(Exercise instructions):
Extract the lines up to and including the one that contains "59: (1156, 749)", starting with the first line of the entries below, and omit the pictures.

[Data items]
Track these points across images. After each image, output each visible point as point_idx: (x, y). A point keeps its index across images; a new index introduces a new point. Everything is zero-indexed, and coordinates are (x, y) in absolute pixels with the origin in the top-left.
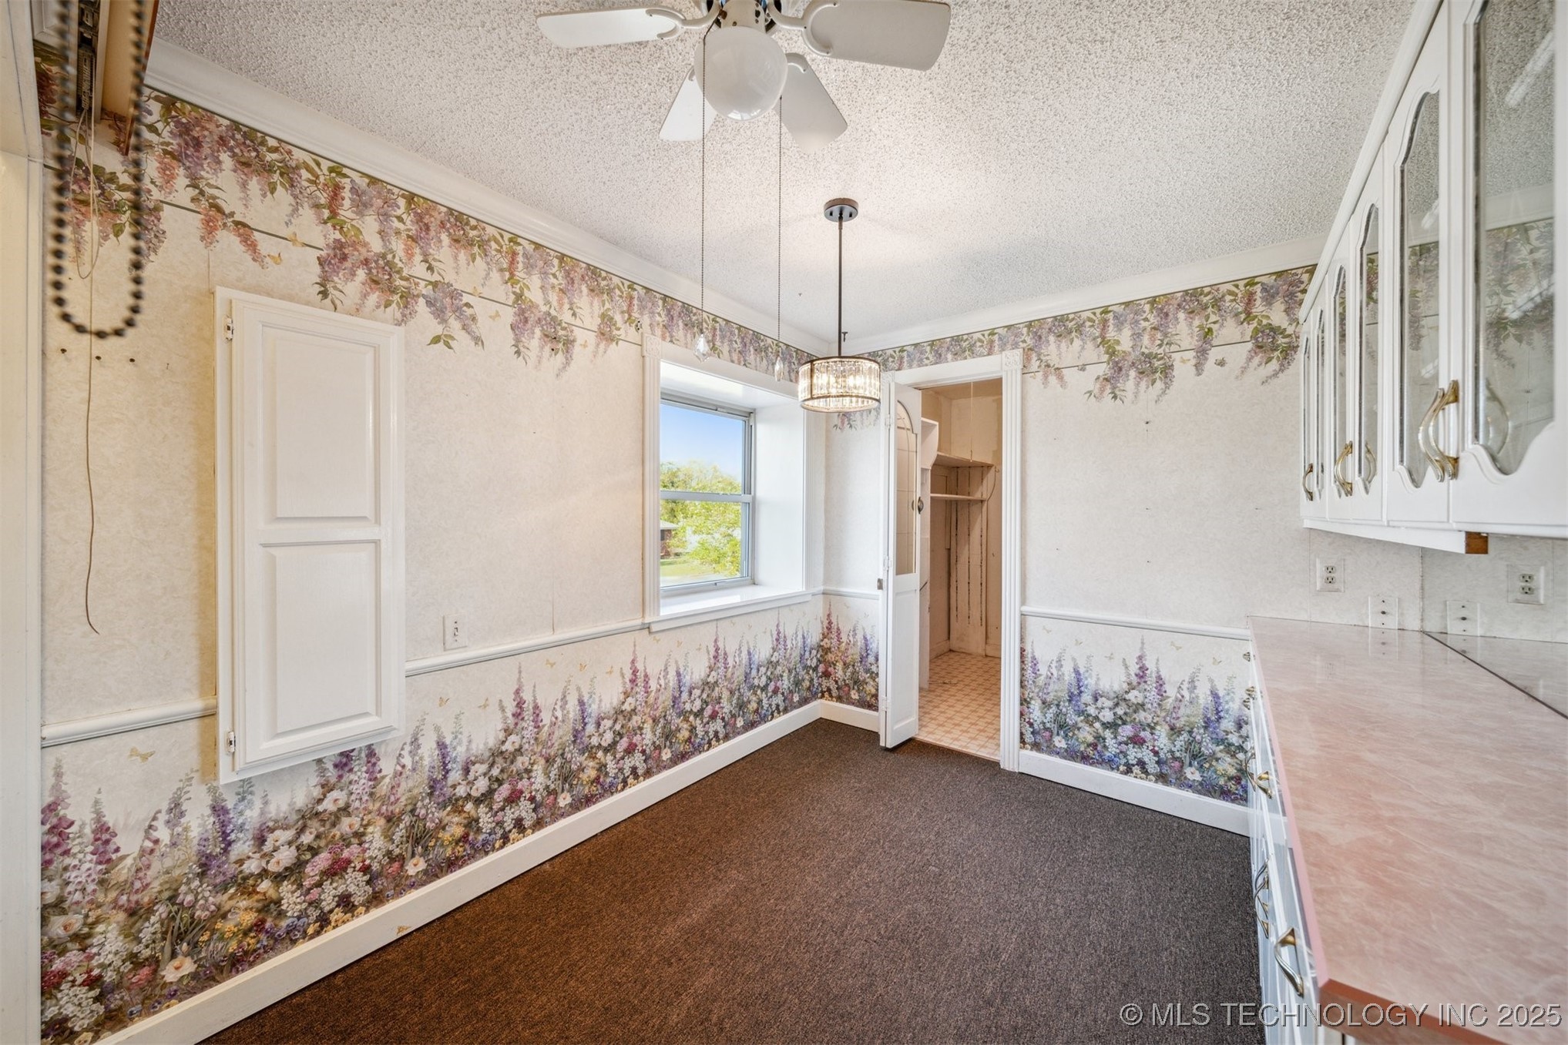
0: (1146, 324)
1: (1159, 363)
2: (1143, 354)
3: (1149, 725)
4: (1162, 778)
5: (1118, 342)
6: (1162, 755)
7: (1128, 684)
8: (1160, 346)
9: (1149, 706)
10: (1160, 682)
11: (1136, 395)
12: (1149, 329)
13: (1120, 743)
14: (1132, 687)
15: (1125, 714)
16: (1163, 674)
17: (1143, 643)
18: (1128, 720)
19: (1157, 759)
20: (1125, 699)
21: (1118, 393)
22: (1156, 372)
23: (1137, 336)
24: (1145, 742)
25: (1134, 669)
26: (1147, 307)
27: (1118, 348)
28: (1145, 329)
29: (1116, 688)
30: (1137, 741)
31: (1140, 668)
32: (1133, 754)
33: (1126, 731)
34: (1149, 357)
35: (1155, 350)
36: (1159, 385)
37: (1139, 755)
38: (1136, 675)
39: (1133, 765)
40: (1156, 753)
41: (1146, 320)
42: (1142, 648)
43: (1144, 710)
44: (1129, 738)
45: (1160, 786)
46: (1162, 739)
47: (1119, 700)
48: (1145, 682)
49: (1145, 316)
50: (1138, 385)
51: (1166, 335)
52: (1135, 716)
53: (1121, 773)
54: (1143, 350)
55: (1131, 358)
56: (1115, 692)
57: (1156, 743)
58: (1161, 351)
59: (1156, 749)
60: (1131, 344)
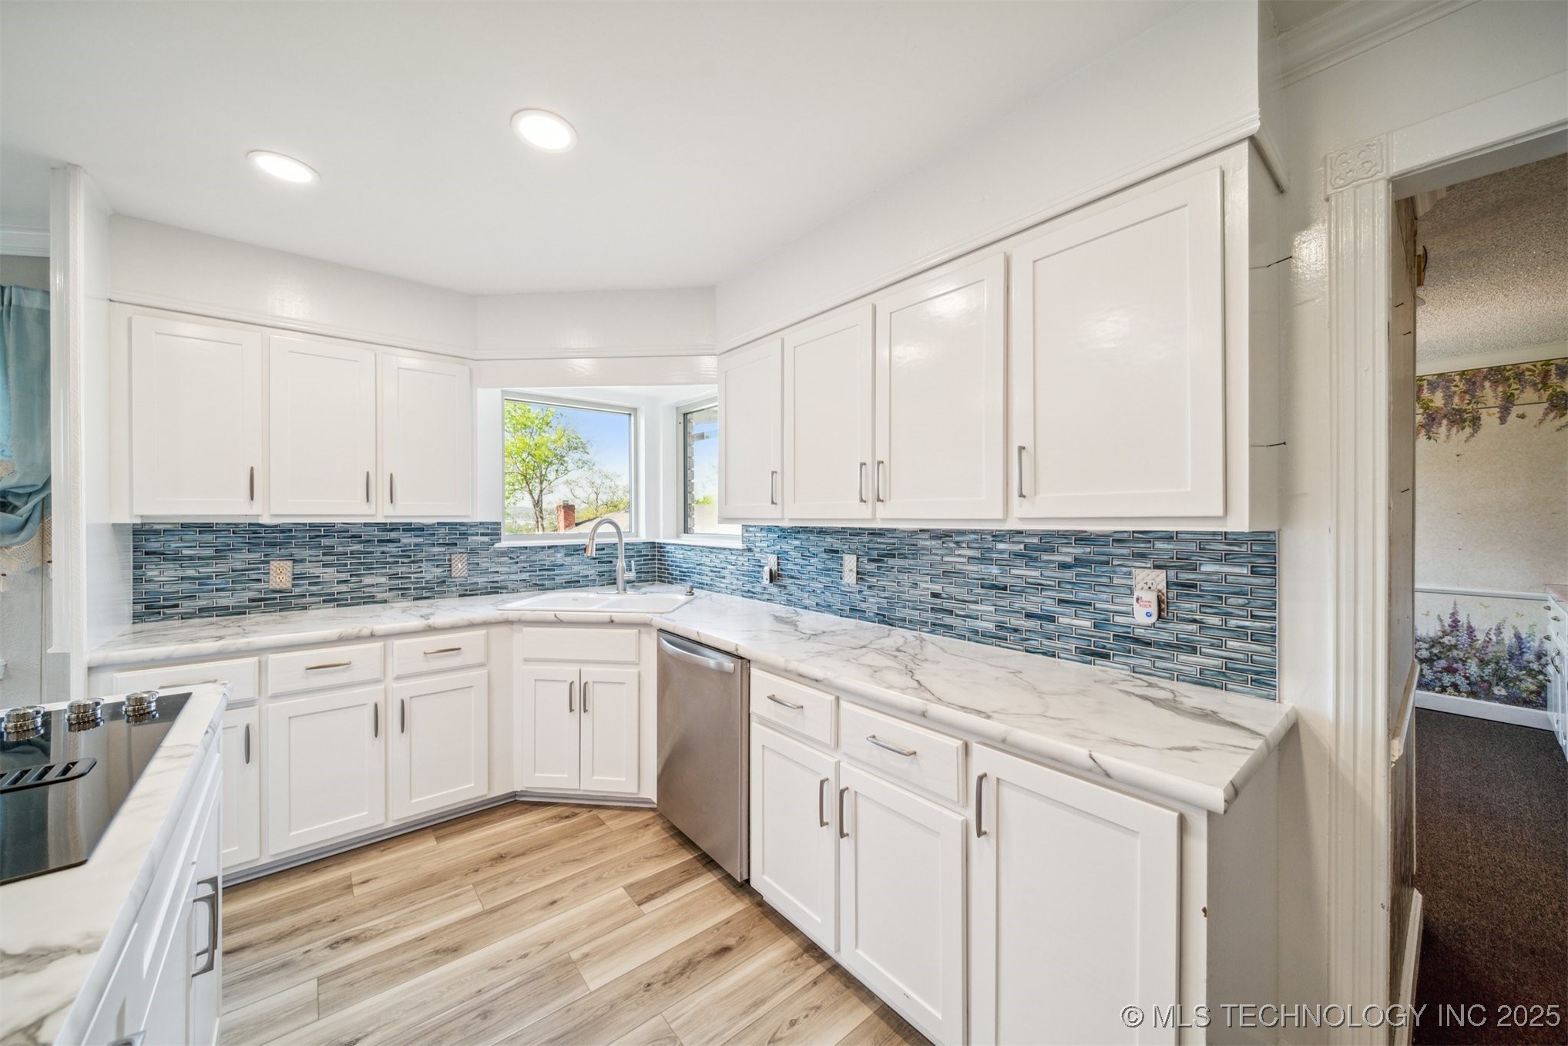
0: (1456, 389)
1: (1468, 415)
2: (1454, 409)
3: (1461, 659)
4: (1473, 694)
5: (1432, 401)
6: (1472, 679)
7: (1443, 632)
8: (1469, 404)
9: (1461, 646)
10: (1471, 630)
11: (1448, 436)
12: (1459, 392)
13: (1436, 672)
14: (1445, 633)
15: (1440, 652)
16: (1473, 624)
17: (1455, 604)
18: (1443, 656)
19: (1468, 682)
20: (1440, 643)
21: (1431, 434)
22: (1466, 421)
23: (1448, 397)
24: (1458, 670)
25: (1448, 621)
26: (1457, 378)
27: (1431, 404)
28: (1455, 392)
29: (1432, 634)
30: (1450, 670)
31: (1453, 621)
32: (1447, 679)
33: (1443, 663)
34: (1460, 411)
35: (1465, 407)
36: (1468, 430)
37: (1453, 680)
38: (1449, 626)
39: (1448, 687)
40: (1467, 678)
41: (1456, 386)
42: (1455, 608)
43: (1457, 649)
44: (1444, 669)
45: (1471, 700)
46: (1473, 668)
47: (1434, 642)
48: (1458, 630)
49: (1455, 383)
50: (1449, 430)
51: (1474, 397)
52: (1449, 653)
53: (1437, 692)
54: (1454, 406)
55: (1444, 411)
56: (1431, 638)
57: (1467, 671)
58: (1470, 407)
59: (1468, 675)
60: (1443, 402)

(Result of this exercise):
Track these points across images. After each image, output each visible point as point_idx: (x, y). A point keeps its index across images; a new index introduces a new point. Everything is zero-indexed, and coordinates are (x, y) in absolute pixels with the origin in the top-left.
0: (1146, 324)
1: (1159, 363)
2: (1143, 354)
3: (1149, 725)
4: (1162, 778)
5: (1118, 342)
6: (1162, 755)
7: (1128, 684)
8: (1160, 346)
9: (1149, 706)
10: (1160, 682)
11: (1136, 395)
12: (1149, 329)
13: (1120, 743)
14: (1132, 687)
15: (1125, 714)
16: (1163, 674)
17: (1143, 643)
18: (1128, 720)
19: (1157, 759)
20: (1125, 699)
21: (1118, 393)
22: (1156, 372)
23: (1137, 336)
24: (1145, 742)
25: (1134, 669)
26: (1147, 307)
27: (1118, 348)
28: (1145, 329)
29: (1116, 688)
30: (1137, 741)
31: (1140, 668)
32: (1133, 754)
33: (1126, 731)
34: (1149, 357)
35: (1155, 350)
36: (1159, 385)
37: (1139, 755)
38: (1136, 675)
39: (1133, 765)
40: (1156, 753)
41: (1146, 320)
42: (1142, 648)
43: (1144, 710)
44: (1129, 738)
45: (1160, 786)
46: (1162, 739)
47: (1119, 700)
48: (1145, 682)
49: (1145, 316)
50: (1138, 385)
51: (1166, 335)
52: (1135, 716)
53: (1121, 773)
54: (1143, 350)
55: (1131, 358)
56: (1115, 692)
57: (1156, 743)
58: (1161, 351)
59: (1156, 749)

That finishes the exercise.